L'azienda tedesca, ha realizzato un catalogo completo di pezzi di ricambio, con diagrammi esplosi e numeri di parte. Tre modelli Super Sport e un modello GT sono stati finiti tra il 1999 e il 2000 con il logo Bugatti e piccole modifiche.


Il telaio incompleto rimanente, è stato utilizzato tra il 2001 e il 2002 per produrre cinque auto notevolmente migliorate chiamate Dauer EB110 Super Sport Light Weight.

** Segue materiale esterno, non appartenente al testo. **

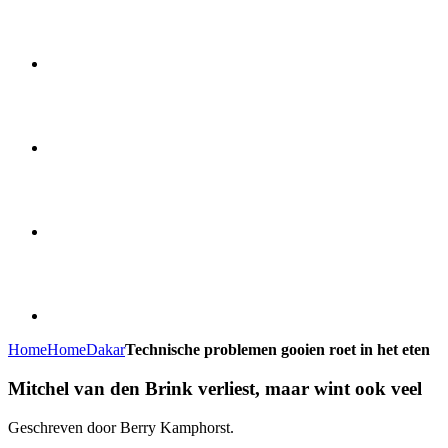
Home
Home
Dakar
Technische problemen gooien roet in het eten
Mitchel van den Brink verliest, maar wint ook veel
Geschreven door Berry Kamphorst.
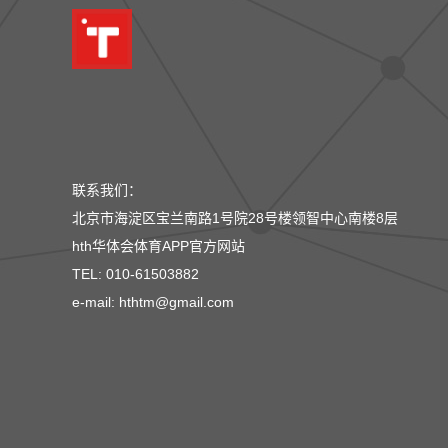
联系我们：
北京市海淀区宝兰南路1号院28号楼领智中心南楼8层
hth华体会体育APP官方网站
TEL: 010-61503882
e-mail: hthtm@gmail.com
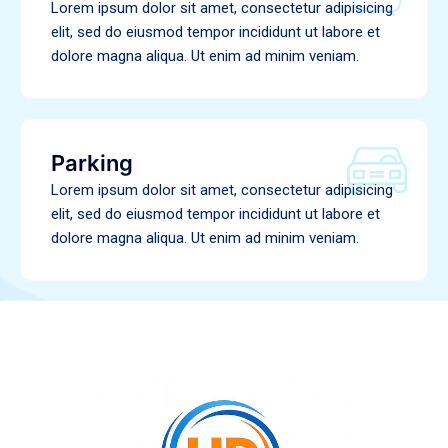
Lorem ipsum dolor sit amet, consectetur adipisicing
elit, sed do eiusmod tempor incididunt ut labore et
dolore magna aliqua. Ut enim ad minim veniam.
Parking
Lorem ipsum dolor sit amet, consectetur adipisicing
elit, sed do eiusmod tempor incididunt ut labore et
dolore magna aliqua. Ut enim ad minim veniam.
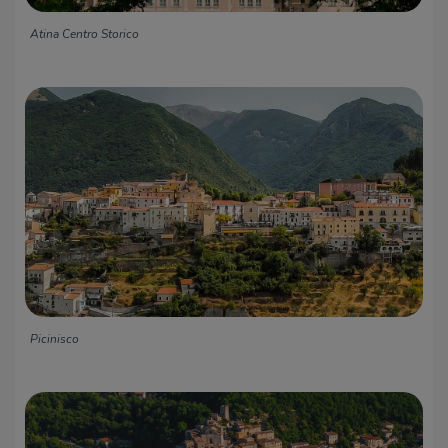
Atina Centro Storico
Picinisco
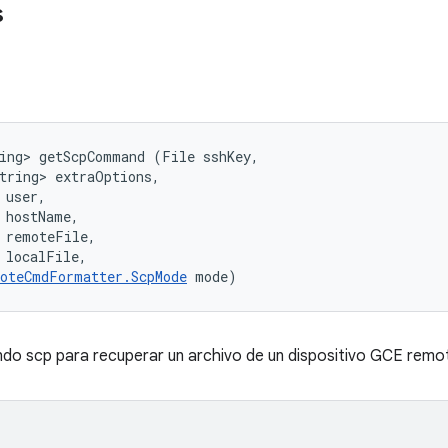
s
ing> getScpCommand (File sshKey, 

tring> extraOptions, 

user, 

 hostName, 

 remoteFile, 

 localFile, 

oteCmdFormatter.ScpMode
 mode)
ndo scp para recuperar un archivo de un dispositivo GCE remo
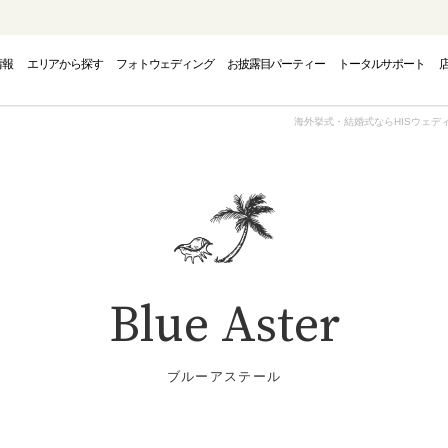
情報
エリアから探す
フォトウェディング
お披露目パーティー
トータルサポート
PHOTO WEDDING
CAMPAIGN
AREA
海外挙式・結婚式ならHISウェデ
フォトウェディング
エリアから探す
キャンペーン
INAWA
INAWA
INAWA
GUAM
GUAM
GUAM
EUR
EUR
EUR
Blue Aster
トウェディング-
結婚式・挙式-
結婚式・挙式-
-グアムフォトウェディング-
-グアム結婚式・挙式-
-グアム結婚式・挙式-
-ヨーロッパフォ
-ヨーロッパ
-ヨーロッパ
ブルーアステール
OUTH PACIFIC
OUTH PACIFIC
OUTH PACIFIC
AMERICA
AMERICA
AMERICA
OVER
OVER
OVER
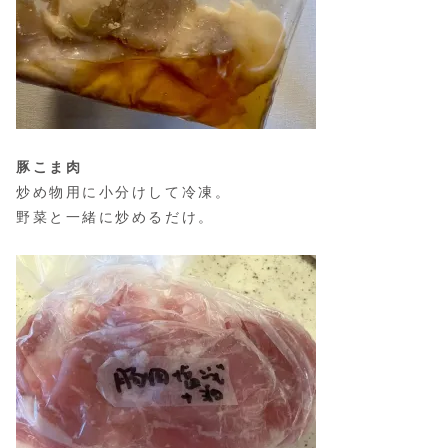
豚こま肉
炒め物用に小分けして冷凍。
野菜と一緒に炒めるだけ。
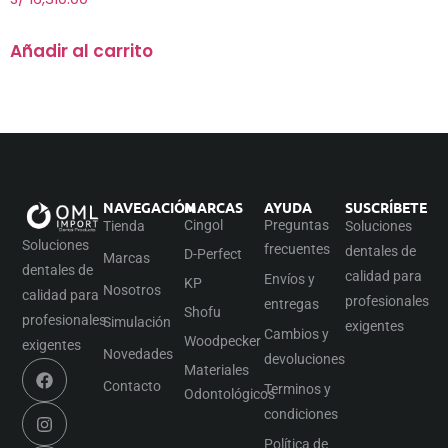
Añadir al carrito
NAVEGACIÓN
MARCAS
AYUDA
SUSCRÍBETE
Cingol
Preguntas
Tienda
Soluciones
Soluciones
frecuentes
dentales de
D-Perfect
Marcas
dentales de
calidad para
Envíos y
KP
Nosotros
calidad para
profesionales
entregas
Shofu
profesionales
Simulación
exigentes
Cambios y
Woodpecker
exigentes
Novedades
devoluciones
Materiales
Contacto
Terminos y
Odontológicos
condiciones
Política de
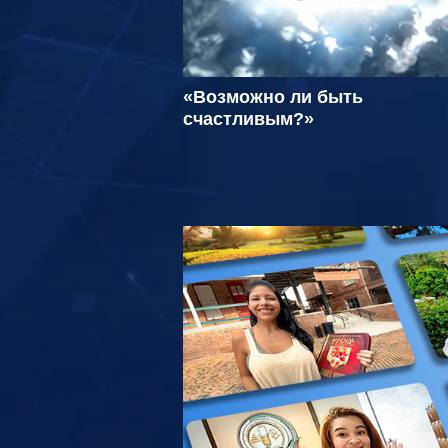
«Возможно ли быть
счастливым?»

La potenza è stata aumentata a 645 CV, il turbo lag è stato ridotto e il peso è stato abbassato di 230 kg con l'uso di un corpo in fibra di carbonio.



La velocità massima dell'auto è stata stimata a 370 km, l'accelerazione da fermo a 97 km/h impiega 3,3 secondi e l'auto copre il chilometro da fermo in 19 secondi.


Come optional di fabbrica era disponibile un aumento della potenza a 705 CV con scarico sportivo e centralina modificata.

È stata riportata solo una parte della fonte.